- STUDY MATERIAL:
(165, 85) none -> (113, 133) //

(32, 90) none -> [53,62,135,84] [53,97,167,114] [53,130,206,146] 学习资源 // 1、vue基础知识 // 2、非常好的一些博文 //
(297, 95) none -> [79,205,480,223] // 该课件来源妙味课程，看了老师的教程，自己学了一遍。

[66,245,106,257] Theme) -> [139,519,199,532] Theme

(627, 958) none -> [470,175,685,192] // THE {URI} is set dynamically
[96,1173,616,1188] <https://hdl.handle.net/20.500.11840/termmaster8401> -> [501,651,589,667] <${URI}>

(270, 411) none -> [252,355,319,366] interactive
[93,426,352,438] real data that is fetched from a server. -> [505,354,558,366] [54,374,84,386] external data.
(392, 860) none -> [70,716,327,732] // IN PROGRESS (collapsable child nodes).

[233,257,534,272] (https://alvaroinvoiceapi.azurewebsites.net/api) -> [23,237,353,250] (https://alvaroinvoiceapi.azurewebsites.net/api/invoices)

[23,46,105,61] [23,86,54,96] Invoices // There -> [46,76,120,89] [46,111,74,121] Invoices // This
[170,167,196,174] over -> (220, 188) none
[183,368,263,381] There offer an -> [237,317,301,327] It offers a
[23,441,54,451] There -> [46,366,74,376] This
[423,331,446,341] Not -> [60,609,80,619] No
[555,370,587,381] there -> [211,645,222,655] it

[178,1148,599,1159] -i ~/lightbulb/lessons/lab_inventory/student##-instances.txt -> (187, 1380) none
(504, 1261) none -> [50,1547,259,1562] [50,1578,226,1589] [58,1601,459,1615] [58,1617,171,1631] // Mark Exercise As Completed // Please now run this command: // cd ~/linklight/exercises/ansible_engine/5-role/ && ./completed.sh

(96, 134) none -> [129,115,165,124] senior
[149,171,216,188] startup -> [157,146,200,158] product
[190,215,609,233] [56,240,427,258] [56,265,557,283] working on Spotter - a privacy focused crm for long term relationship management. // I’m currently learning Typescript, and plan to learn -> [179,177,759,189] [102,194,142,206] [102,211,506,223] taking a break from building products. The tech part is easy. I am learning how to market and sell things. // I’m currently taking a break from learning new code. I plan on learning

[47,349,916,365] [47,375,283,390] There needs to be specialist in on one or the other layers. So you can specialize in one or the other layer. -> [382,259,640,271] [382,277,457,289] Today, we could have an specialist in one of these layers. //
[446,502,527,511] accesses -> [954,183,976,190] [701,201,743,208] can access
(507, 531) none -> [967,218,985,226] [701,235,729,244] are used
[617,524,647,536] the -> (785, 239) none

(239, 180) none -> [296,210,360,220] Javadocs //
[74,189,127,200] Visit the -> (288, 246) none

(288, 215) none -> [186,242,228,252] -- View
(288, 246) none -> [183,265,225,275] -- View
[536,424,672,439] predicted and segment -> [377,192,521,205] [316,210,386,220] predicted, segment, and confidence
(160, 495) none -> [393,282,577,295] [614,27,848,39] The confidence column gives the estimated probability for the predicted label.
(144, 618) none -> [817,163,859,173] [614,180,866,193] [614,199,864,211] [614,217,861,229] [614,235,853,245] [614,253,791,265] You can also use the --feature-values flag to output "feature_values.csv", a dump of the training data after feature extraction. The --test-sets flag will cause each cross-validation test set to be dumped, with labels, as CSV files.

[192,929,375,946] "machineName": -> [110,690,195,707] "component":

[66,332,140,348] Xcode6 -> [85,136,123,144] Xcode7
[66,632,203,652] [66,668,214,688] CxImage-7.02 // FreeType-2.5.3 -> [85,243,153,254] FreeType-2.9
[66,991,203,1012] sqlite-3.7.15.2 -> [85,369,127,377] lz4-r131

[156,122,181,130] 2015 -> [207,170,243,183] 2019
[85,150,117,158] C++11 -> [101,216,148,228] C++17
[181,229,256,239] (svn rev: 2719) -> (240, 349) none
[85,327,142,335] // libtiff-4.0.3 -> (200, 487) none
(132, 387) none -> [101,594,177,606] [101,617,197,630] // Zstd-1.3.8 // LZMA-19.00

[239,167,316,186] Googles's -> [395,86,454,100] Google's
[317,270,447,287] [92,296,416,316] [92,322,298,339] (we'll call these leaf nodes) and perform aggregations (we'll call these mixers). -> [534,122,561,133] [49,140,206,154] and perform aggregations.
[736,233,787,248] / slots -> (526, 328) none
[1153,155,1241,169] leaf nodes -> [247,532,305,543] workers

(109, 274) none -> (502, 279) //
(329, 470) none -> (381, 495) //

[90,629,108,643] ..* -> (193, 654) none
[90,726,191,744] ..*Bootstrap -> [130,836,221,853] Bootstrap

- WHAT THE EXERCISE ASKS: Return nothing but the lines from the start of the listing above through the line containing "[149,171,216,188] startup ->", exactly as given.

- EXERCISE RESPONSE:
(165, 85) none -> (113, 133) //

(32, 90) none -> [53,62,135,84] [53,97,167,114] [53,130,206,146] 学习资源 // 1、vue基础知识 // 2、非常好的一些博文 //
(297, 95) none -> [79,205,480,223] // 该课件来源妙味课程，看了老师的教程，自己学了一遍。

[66,245,106,257] Theme) -> [139,519,199,532] Theme

(627, 958) none -> [470,175,685,192] // THE {URI} is set dynamically
[96,1173,616,1188] <https://hdl.handle.net/20.500.11840/termmaster8401> -> [501,651,589,667] <${URI}>

(270, 411) none -> [252,355,319,366] interactive
[93,426,352,438] real data that is fetched from a server. -> [505,354,558,366] [54,374,84,386] external data.
(392, 860) none -> [70,716,327,732] // IN PROGRESS (collapsable child nodes).

[233,257,534,272] (https://alvaroinvoiceapi.azurewebsites.net/api) -> [23,237,353,250] (https://alvaroinvoiceapi.azurewebsites.net/api/invoices)

[23,46,105,61] [23,86,54,96] Invoices // There -> [46,76,120,89] [46,111,74,121] Invoices // This
[170,167,196,174] over -> (220, 188) none
[183,368,263,381] There offer an -> [237,317,301,327] It offers a
[23,441,54,451] There -> [46,366,74,376] This
[423,331,446,341] Not -> [60,609,80,619] No
[555,370,587,381] there -> [211,645,222,655] it

[178,1148,599,1159] -i ~/lightbulb/lessons/lab_inventory/student##-instances.txt -> (187, 1380) none
(504, 1261) none -> [50,1547,259,1562] [50,1578,226,1589] [58,1601,459,1615] [58,1617,171,1631] // Mark Exercise As Completed // Please now run this command: // cd ~/linklight/exercises/ansible_engine/5-role/ && ./completed.sh

(96, 134) none -> [129,115,165,124] senior
[149,171,216,188] startup -> [157,146,200,158] product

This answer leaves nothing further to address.